Because a single error in Transfiguration can be incredibly dangerous. "No."

"Correct. Transfiguration is more dangerous than Apparition, which is not taught until your sixth year. Unfortunately, Transfiguration must be learned and practised at a young age to maximise your adult ability. So this is a dangerous subject, and you should be quite scared of making any mistakes, because none of my students have ever been permanently injured and I will be extremely put out if you are the first class to spoil my record."

Several students gulped.

Professor McGonagall stood up and moved over to the wall behind her desk, which held a white wooden board. "There are many reasons why Transfiguration is dangerous, but one reason stands above all the rest." She produced a marker seemingly from thin air, and sketched letters in bright red; which she then underlined, using the same marker, in blue:

TRANSFIGURATION IS NOT PERMANENT!

"Transfiguration is not permanent!" said Professor McGonagall. "Transfiguration is not permanent! Transfiguration is not permanent! Mr. Potter, suppose a student Transfigured a block of wood into a cup of water, and you drank it. What do you imagine might happen to you when the Transfiguration wore off?" There was a pause. "Excuse me, I should not have asked that of you, Mr. Potter, I forgot that you are blessed with an unusually pessimistic imagination -"

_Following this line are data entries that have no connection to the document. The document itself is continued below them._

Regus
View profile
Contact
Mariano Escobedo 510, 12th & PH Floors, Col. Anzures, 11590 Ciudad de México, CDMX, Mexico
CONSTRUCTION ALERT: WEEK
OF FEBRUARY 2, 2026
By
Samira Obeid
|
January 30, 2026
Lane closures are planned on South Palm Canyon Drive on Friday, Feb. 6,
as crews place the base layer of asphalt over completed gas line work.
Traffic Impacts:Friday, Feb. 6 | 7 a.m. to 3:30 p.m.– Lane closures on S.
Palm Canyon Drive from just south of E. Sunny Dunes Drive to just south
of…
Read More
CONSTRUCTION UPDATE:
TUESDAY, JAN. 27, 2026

"I'm fine," Harry said, swallowing hard. "So the first answer is that I don't know," the Professor nodded approvingly, "but I imagine there might be... wood in my stomach, and in my bloodstream, and if any of that water had gotten absorbed into my body's tissues - would it be wood pulp or solid wood or..." Harry's grasp of magic failed him. He couldn't understand how wood mapped into water in the first place, so he couldn't understand what would happen after the water molecules were scrambled by ordinary thermal motions and the magic wore off and the mapping reversed.

McGonagall's face was stiff. "As Mr. Potter has correctly reasoned, he would become extremely sick and require immediate Flooing to St. Mungo's Hospital if he was to have any chance of survival. Please turn your textbooks to page 5."

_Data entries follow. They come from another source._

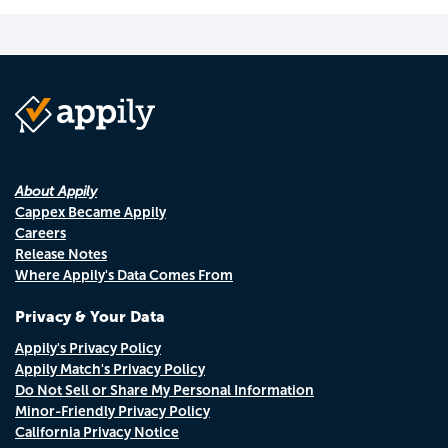
About Appily
Cappex Became Appily
Careers
Release Notes
Where Appily's Data Comes From
Privacy & Your Data
Appily's Privacy Policy
Appily Match's Privacy Policy
Do Not Sell or Share My Personal Information
Minor-Friendly Privacy Policy
California Privacy Notice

Even without any sound in the moving picture, you could tell that the woman with horribly discolored skin was screaming.

"The criminal who originally Transfigured gold into wine and gave it to this woman to drink, 'in payment of the debt' as he put it, received a sentence of ten years in Azkaban. Please turn to page 6. That is a Dementor. They are the guardians of Azkaban. They suck away at your magic, your life, and any happy thoughts you try to have. The picture on page 7 is of the criminal ten years later, on his release. You will note that he is dead - yes, Mr. Potter?"

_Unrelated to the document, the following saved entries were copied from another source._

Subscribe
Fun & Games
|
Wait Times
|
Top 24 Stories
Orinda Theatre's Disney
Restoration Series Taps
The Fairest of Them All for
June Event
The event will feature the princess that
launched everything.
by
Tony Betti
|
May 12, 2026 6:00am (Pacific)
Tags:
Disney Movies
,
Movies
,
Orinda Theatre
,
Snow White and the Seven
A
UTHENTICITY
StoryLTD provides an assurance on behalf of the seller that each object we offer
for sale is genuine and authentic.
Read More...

"Professor," Harry said, "if the worst happens in a case like that, is there any way of maintaining the Transfiguration?"

"No," Professor McGonagall said flatly. "Sustaining a Transfiguration is a constant drain on your magic which scales with the size of the target form. And you would need to recontact the target every few hours, which is, in a case like this, impossible. Disasters like this are unrecoverable!"

Professor McGonagall leaned forwards, her face very hard. "You will absolutely never under any circumstances Transfigure anything into a liquid or a gas. No water, no air. Nothing like water, nothing like air. Even if it is not meant to drink. Liquid evaporates, little bits and pieces of it get into the air. You will not Transfigure anything that is to be burned. It will make smoke and someone could breathe that smoke! You will never Transfigure anything that could conceivably go inside anyone's body by any means. No food. Nothing that looks like food. Not even as a funny little prank where you mean to tell them about your mud pie before they actually eat it. You will never do it. Period. Inside this classroom or out of it or anywhere. Is that well understood by every single student? "

"Yes," said Harry, Hermione, and a few others. The rest seemed to be speechless.

"Is that well understood by every single student?"